Unions Express Disappointment
The United Workers of Electronics and Electrical Industries (UWEEI) expressed its disappointment with Dyson’s actions, stating that the matter has been “escalated” to the Ministry of Manpower (MOM).
The union voiced its frustration over the lack of sufficient time for meaningful discussions with Dyson regarding the retrenchment process.
Although the affected workers fall outside of UWEEI’s scope of representation under the current collective agreement with Dyson, the union emphasized its readiness to assist those impacted.
In response, a Dyson spokesperson said, “Dyson respectfully informed UWEEI in advance.

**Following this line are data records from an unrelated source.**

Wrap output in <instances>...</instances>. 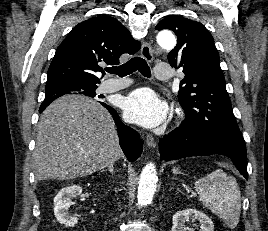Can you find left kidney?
<instances>
[{
  "mask_svg": "<svg viewBox=\"0 0 268 231\" xmlns=\"http://www.w3.org/2000/svg\"><path fill=\"white\" fill-rule=\"evenodd\" d=\"M198 220L201 224L199 231H213L214 224L211 219L204 213L197 211L196 209L187 208L185 210L178 211L173 216L172 231H193L186 223L189 220Z\"/></svg>",
  "mask_w": 268,
  "mask_h": 231,
  "instance_id": "1",
  "label": "left kidney"
}]
</instances>
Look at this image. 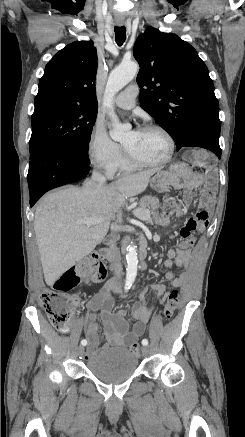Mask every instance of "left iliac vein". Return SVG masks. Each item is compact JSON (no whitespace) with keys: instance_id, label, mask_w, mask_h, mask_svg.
Masks as SVG:
<instances>
[{"instance_id":"4c4485c4","label":"left iliac vein","mask_w":245,"mask_h":437,"mask_svg":"<svg viewBox=\"0 0 245 437\" xmlns=\"http://www.w3.org/2000/svg\"><path fill=\"white\" fill-rule=\"evenodd\" d=\"M142 354H143L144 356H146V355L149 354V349H148L147 346H143V347H142Z\"/></svg>"}]
</instances>
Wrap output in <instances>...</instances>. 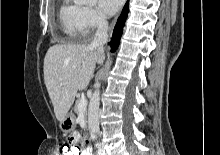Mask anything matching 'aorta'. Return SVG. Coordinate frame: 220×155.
Instances as JSON below:
<instances>
[{"instance_id":"762f6f07","label":"aorta","mask_w":220,"mask_h":155,"mask_svg":"<svg viewBox=\"0 0 220 155\" xmlns=\"http://www.w3.org/2000/svg\"><path fill=\"white\" fill-rule=\"evenodd\" d=\"M81 3L92 5L96 0H80ZM99 105H100V83L96 82L95 90L91 96L88 110V128L91 134L99 132Z\"/></svg>"}]
</instances>
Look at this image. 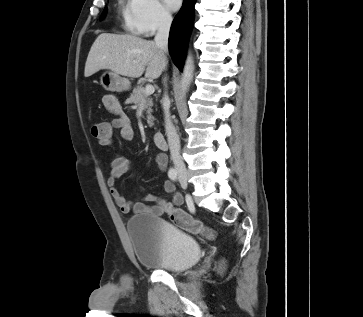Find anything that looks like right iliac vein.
Here are the masks:
<instances>
[{"label":"right iliac vein","instance_id":"right-iliac-vein-1","mask_svg":"<svg viewBox=\"0 0 363 317\" xmlns=\"http://www.w3.org/2000/svg\"><path fill=\"white\" fill-rule=\"evenodd\" d=\"M182 179L186 180L187 176L186 175H182Z\"/></svg>","mask_w":363,"mask_h":317}]
</instances>
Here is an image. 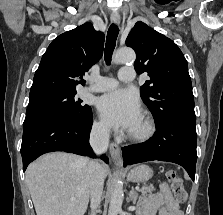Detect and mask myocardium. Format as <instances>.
Instances as JSON below:
<instances>
[{
    "instance_id": "obj_1",
    "label": "myocardium",
    "mask_w": 223,
    "mask_h": 215,
    "mask_svg": "<svg viewBox=\"0 0 223 215\" xmlns=\"http://www.w3.org/2000/svg\"><path fill=\"white\" fill-rule=\"evenodd\" d=\"M140 119L142 122V129L139 131L130 130L128 131L126 136L120 137V140H127L130 142H136V143H144L149 141L155 131V123L153 120L145 113L140 114Z\"/></svg>"
}]
</instances>
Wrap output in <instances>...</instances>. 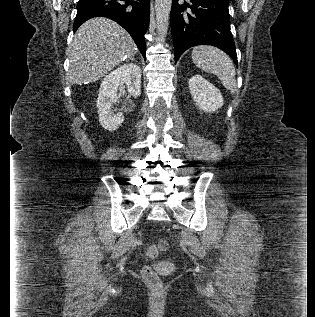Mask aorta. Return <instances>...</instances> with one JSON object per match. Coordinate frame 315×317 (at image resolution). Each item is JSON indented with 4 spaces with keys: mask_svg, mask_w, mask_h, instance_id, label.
Wrapping results in <instances>:
<instances>
[{
    "mask_svg": "<svg viewBox=\"0 0 315 317\" xmlns=\"http://www.w3.org/2000/svg\"><path fill=\"white\" fill-rule=\"evenodd\" d=\"M172 0H155L156 25L158 34L163 38L168 31Z\"/></svg>",
    "mask_w": 315,
    "mask_h": 317,
    "instance_id": "1",
    "label": "aorta"
}]
</instances>
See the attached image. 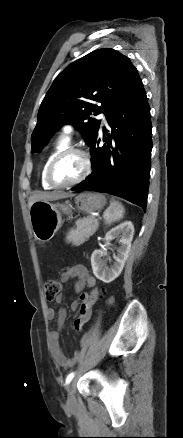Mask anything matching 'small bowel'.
Here are the masks:
<instances>
[{
    "instance_id": "c3829d8e",
    "label": "small bowel",
    "mask_w": 183,
    "mask_h": 438,
    "mask_svg": "<svg viewBox=\"0 0 183 438\" xmlns=\"http://www.w3.org/2000/svg\"><path fill=\"white\" fill-rule=\"evenodd\" d=\"M76 278V282L73 285V291L74 293L78 294L80 293L84 287H93L95 285V278L93 276L90 275L89 271L87 270V268L83 265H75L72 267H67L63 270L62 274H61V281L62 282H68L71 279ZM88 293H84L81 295V303H79L78 301H73L70 305L72 310H77L79 309L80 314L77 318H75L74 322H73V329L75 331H81V329L83 328V326L89 321L90 317H91V311L86 314V315H82L81 314V304H82V296L83 295H87ZM55 301L57 303H61L63 301V297L60 294L59 296H57V298L55 299ZM110 303V300H109ZM47 316L49 320H56L57 325H58V329L60 330L66 320L67 317V311L65 308H60L58 311H56L53 308H49L47 310ZM51 351H52V356L54 359V362L62 367H71L76 359L75 358H69L67 357L60 344H59V332L55 331L51 334Z\"/></svg>"
}]
</instances>
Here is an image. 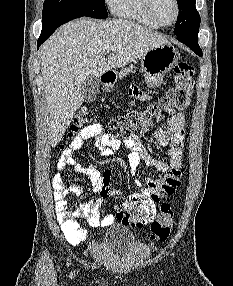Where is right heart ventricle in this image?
<instances>
[{"instance_id": "right-heart-ventricle-1", "label": "right heart ventricle", "mask_w": 233, "mask_h": 286, "mask_svg": "<svg viewBox=\"0 0 233 286\" xmlns=\"http://www.w3.org/2000/svg\"><path fill=\"white\" fill-rule=\"evenodd\" d=\"M107 2L115 16L136 21L150 28H158L147 13L144 0H107Z\"/></svg>"}]
</instances>
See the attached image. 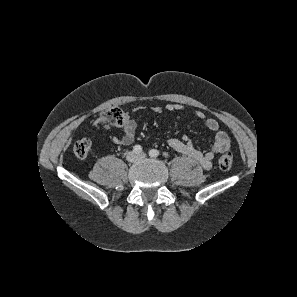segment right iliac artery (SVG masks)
Listing matches in <instances>:
<instances>
[{"label":"right iliac artery","mask_w":297,"mask_h":297,"mask_svg":"<svg viewBox=\"0 0 297 297\" xmlns=\"http://www.w3.org/2000/svg\"><path fill=\"white\" fill-rule=\"evenodd\" d=\"M133 151H134L135 153H141V152H142V147H141L140 145H135V146L133 147Z\"/></svg>","instance_id":"82829eb1"}]
</instances>
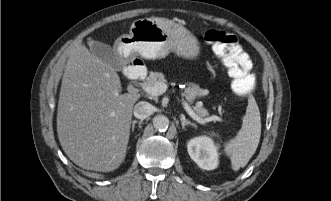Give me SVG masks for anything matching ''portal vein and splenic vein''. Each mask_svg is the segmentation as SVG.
Here are the masks:
<instances>
[{
	"label": "portal vein and splenic vein",
	"mask_w": 331,
	"mask_h": 201,
	"mask_svg": "<svg viewBox=\"0 0 331 201\" xmlns=\"http://www.w3.org/2000/svg\"><path fill=\"white\" fill-rule=\"evenodd\" d=\"M142 88L145 92H147L148 94L152 95V96H158V95H162L163 93L166 92L168 86L166 83L163 82H157L154 86H145L142 84ZM182 105L184 107V109L186 110V112L188 113V115L195 120L196 122H198L199 124H206L208 121H216V120H220L219 117L217 116H212L206 119L201 118L199 115H197L193 109L191 108V106L185 101H182Z\"/></svg>",
	"instance_id": "portal-vein-and-splenic-vein-1"
}]
</instances>
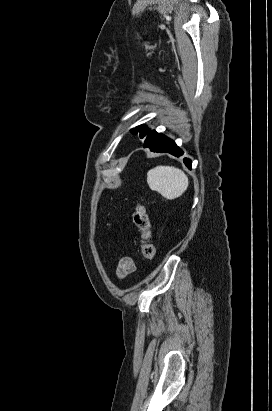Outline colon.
<instances>
[{
  "label": "colon",
  "mask_w": 272,
  "mask_h": 411,
  "mask_svg": "<svg viewBox=\"0 0 272 411\" xmlns=\"http://www.w3.org/2000/svg\"><path fill=\"white\" fill-rule=\"evenodd\" d=\"M133 221L141 232L140 248L146 260L155 258V249L151 244V223L145 207L141 203H136L133 210Z\"/></svg>",
  "instance_id": "1"
}]
</instances>
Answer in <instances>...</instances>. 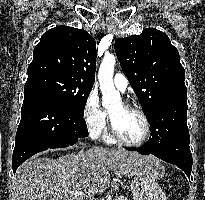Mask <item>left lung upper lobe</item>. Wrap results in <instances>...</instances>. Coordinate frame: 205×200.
<instances>
[{"instance_id":"left-lung-upper-lobe-1","label":"left lung upper lobe","mask_w":205,"mask_h":200,"mask_svg":"<svg viewBox=\"0 0 205 200\" xmlns=\"http://www.w3.org/2000/svg\"><path fill=\"white\" fill-rule=\"evenodd\" d=\"M115 51L149 123L165 101L187 97L185 70L165 33L146 28L140 35L117 39Z\"/></svg>"}]
</instances>
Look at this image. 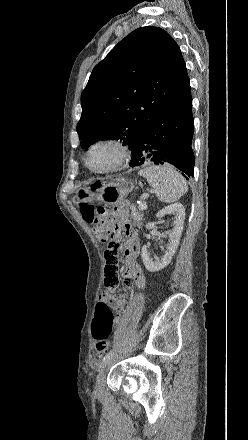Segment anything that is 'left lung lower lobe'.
Returning a JSON list of instances; mask_svg holds the SVG:
<instances>
[{
	"label": "left lung lower lobe",
	"mask_w": 248,
	"mask_h": 440,
	"mask_svg": "<svg viewBox=\"0 0 248 440\" xmlns=\"http://www.w3.org/2000/svg\"><path fill=\"white\" fill-rule=\"evenodd\" d=\"M193 131L189 85L146 126L132 148L130 166L139 167L146 162L171 165L180 170L186 179L187 176L193 177Z\"/></svg>",
	"instance_id": "left-lung-lower-lobe-1"
}]
</instances>
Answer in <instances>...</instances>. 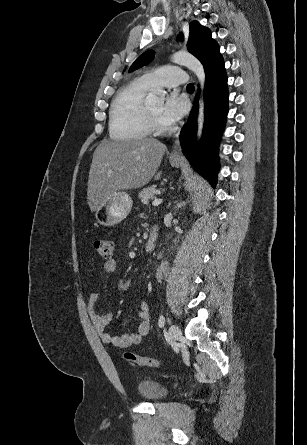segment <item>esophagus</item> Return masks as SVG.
<instances>
[{"instance_id": "esophagus-1", "label": "esophagus", "mask_w": 307, "mask_h": 445, "mask_svg": "<svg viewBox=\"0 0 307 445\" xmlns=\"http://www.w3.org/2000/svg\"><path fill=\"white\" fill-rule=\"evenodd\" d=\"M170 158H183L182 157V152H181V146H180V142H179V134L176 135L174 143L172 145V149H171V153H170Z\"/></svg>"}]
</instances>
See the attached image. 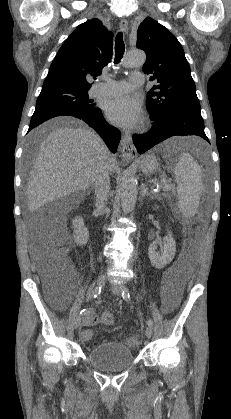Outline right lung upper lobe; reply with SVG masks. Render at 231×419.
I'll return each instance as SVG.
<instances>
[{"label":"right lung upper lobe","instance_id":"right-lung-upper-lobe-1","mask_svg":"<svg viewBox=\"0 0 231 419\" xmlns=\"http://www.w3.org/2000/svg\"><path fill=\"white\" fill-rule=\"evenodd\" d=\"M112 47L113 34L99 19L80 24L59 49L43 87L66 85L89 90V80L110 62Z\"/></svg>","mask_w":231,"mask_h":419}]
</instances>
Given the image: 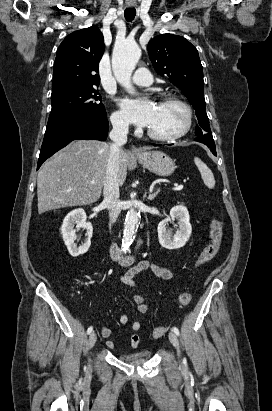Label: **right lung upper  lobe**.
<instances>
[{"label": "right lung upper lobe", "instance_id": "cb5924a9", "mask_svg": "<svg viewBox=\"0 0 272 411\" xmlns=\"http://www.w3.org/2000/svg\"><path fill=\"white\" fill-rule=\"evenodd\" d=\"M104 48L103 34L96 27L69 34L57 50L51 96L71 89L98 87V65Z\"/></svg>", "mask_w": 272, "mask_h": 411}]
</instances>
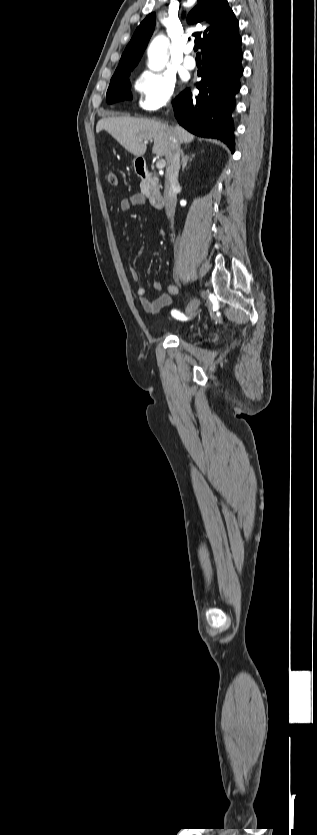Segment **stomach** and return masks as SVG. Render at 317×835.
<instances>
[{
    "label": "stomach",
    "instance_id": "1",
    "mask_svg": "<svg viewBox=\"0 0 317 835\" xmlns=\"http://www.w3.org/2000/svg\"><path fill=\"white\" fill-rule=\"evenodd\" d=\"M136 159H137V158H135V159H134V163L136 162Z\"/></svg>",
    "mask_w": 317,
    "mask_h": 835
}]
</instances>
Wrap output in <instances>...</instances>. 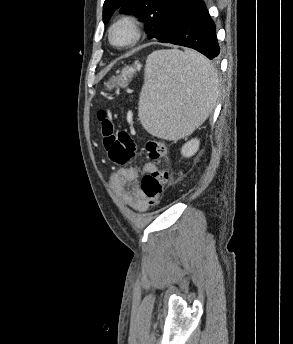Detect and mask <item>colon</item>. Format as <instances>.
Here are the masks:
<instances>
[{
	"label": "colon",
	"instance_id": "obj_1",
	"mask_svg": "<svg viewBox=\"0 0 293 344\" xmlns=\"http://www.w3.org/2000/svg\"><path fill=\"white\" fill-rule=\"evenodd\" d=\"M98 118L101 123L103 146L109 160L119 166L127 164L135 154L136 143L127 131L117 130L114 121L109 118L105 110L98 111ZM145 150L156 165H160L167 155L165 143L156 139L148 140ZM169 179V171L164 167H157L154 171L144 175L140 188L149 206L153 207L159 204L164 186Z\"/></svg>",
	"mask_w": 293,
	"mask_h": 344
}]
</instances>
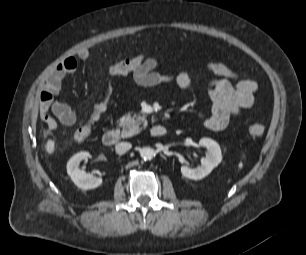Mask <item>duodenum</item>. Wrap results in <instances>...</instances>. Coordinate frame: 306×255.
Returning <instances> with one entry per match:
<instances>
[{
	"mask_svg": "<svg viewBox=\"0 0 306 255\" xmlns=\"http://www.w3.org/2000/svg\"><path fill=\"white\" fill-rule=\"evenodd\" d=\"M167 133V128L163 125H155L150 128V134L153 137H162ZM119 132L115 129L107 130L103 136L102 141L106 146H113L119 141Z\"/></svg>",
	"mask_w": 306,
	"mask_h": 255,
	"instance_id": "duodenum-1",
	"label": "duodenum"
}]
</instances>
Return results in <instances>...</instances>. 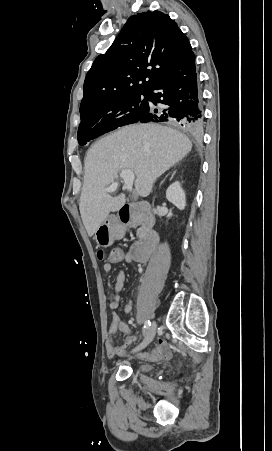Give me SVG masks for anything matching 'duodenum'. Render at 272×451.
Masks as SVG:
<instances>
[{"label":"duodenum","mask_w":272,"mask_h":451,"mask_svg":"<svg viewBox=\"0 0 272 451\" xmlns=\"http://www.w3.org/2000/svg\"><path fill=\"white\" fill-rule=\"evenodd\" d=\"M119 222L122 226L142 225L145 233L129 250V257L137 262H145L155 251L158 244V234L153 230L154 218L150 207L145 203L125 204L119 209ZM121 230L115 232L119 237Z\"/></svg>","instance_id":"obj_1"}]
</instances>
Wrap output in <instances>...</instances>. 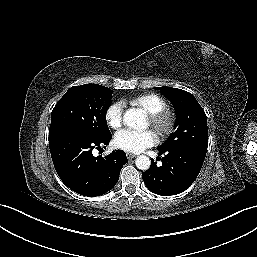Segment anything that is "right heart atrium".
Instances as JSON below:
<instances>
[{
	"mask_svg": "<svg viewBox=\"0 0 257 257\" xmlns=\"http://www.w3.org/2000/svg\"><path fill=\"white\" fill-rule=\"evenodd\" d=\"M124 105L121 102H114L108 106L105 112V120L107 125L118 130L123 124Z\"/></svg>",
	"mask_w": 257,
	"mask_h": 257,
	"instance_id": "1",
	"label": "right heart atrium"
}]
</instances>
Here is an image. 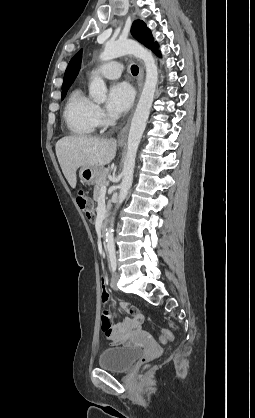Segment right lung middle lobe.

Dyson is following all prevailing guidelines from the MOM and providing employees with the support they need, including outplacement services.”
Global Restructuring and Financial Performance
The layoffs in Singapore follow a previous round of job cuts in Johor Bahru, Malaysia, where Dyson operates a development centre.
The company has been undergoing a global restructuring, with announcements in July 2024 of plans to cut about 1,000 jobs from its UK workforce of 3,500. At that time, Dyson had a total global workforce of approximately 14,000 to 15,000 employees.
Despite these challenges, Dyson has reported strong financial performance, with global revenue growing 9% to £7.1 billion (S$12.3 billion) in 2023, and earnings before interest, tax, depreciation, and amortization (Ebitda) increasing to £1.4 billion.